**Actions to take**
A: In the Mexico City home post, roughly how much does the poster expect the home to cost?
B: Check each statement against the Mexico City home post, answering yes or no and quoting the words that settle it: (i) All of the poster's children are younger than eight. (ii) No one in the family speaks any Spanish. (iii) The poster is confident that Condesa is safe.
C: According to the Mexico City home post, why does the poster see a drawback to Coyoacan despite liking it a lot?

**Quoted passage**
□ □ □ □ □ □ □

# Dr and family seek second home in Mexico City -advice?



## DrDave (Oct 22, 2013)

Hi

I'm a physician with a 3 kids all under 8 years old. We really love Mexico, we think it is a good place for our family. All of us have some level of spanish speaking ability.

We have traveled all over the country and really enjoy Mexico City the most - despite all the crowding, traffic, pollution - it has an intense romance and energy that we have not seen elsewhere. 

We wanted some advice from you wise people.

- We would like to buy a home (house or condo) in either Polanco, Coyoacan or Condesa that would be safe (we would not stand out - we are not rich) that would cost about $500,000 or so and that would be good for our kids and not cause us too much stress. Any recommendations where we should look? We want to be in a stimulating area where we can retreat but also be right in the middle of things. To this end, we really like Coyoacan but it doesn't have anything but houses that might be too expensive. We aren't crazy about Polanco, but it seems very safe but too busy. However, I feel Polanco would be a place where my wife and kids could be alone in. We like Condesa but aren't sure about safety. Any recommendations where we would get the best value?

□ □ □ □ □ □ □

**Extracted data**
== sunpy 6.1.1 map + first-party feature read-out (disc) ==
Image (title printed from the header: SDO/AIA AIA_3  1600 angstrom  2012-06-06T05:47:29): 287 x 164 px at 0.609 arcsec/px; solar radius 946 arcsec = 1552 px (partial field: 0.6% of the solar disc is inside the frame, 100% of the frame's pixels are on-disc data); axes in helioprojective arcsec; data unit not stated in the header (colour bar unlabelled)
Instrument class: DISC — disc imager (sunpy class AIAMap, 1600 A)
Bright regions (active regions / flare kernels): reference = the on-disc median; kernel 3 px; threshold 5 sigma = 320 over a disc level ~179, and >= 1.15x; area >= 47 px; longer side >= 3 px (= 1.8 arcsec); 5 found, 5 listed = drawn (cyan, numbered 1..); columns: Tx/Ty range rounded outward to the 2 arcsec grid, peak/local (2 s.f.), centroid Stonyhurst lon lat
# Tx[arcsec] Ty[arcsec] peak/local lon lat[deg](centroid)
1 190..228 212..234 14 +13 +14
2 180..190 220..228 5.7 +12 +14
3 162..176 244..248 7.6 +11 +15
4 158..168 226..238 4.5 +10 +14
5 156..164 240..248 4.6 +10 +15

□ □ □ □ □ □ □

**Problem solutions**
A: About $500,000.

B:
(i) Yes: "3 kids all under 8 years old"
(ii) No: "All of us have some level of spanish speaking ability."
(iii) No: "We like Condesa but aren't sure about safety."

C: The poster says Coyoacan doesn't have anything but houses, and those might be too expensive.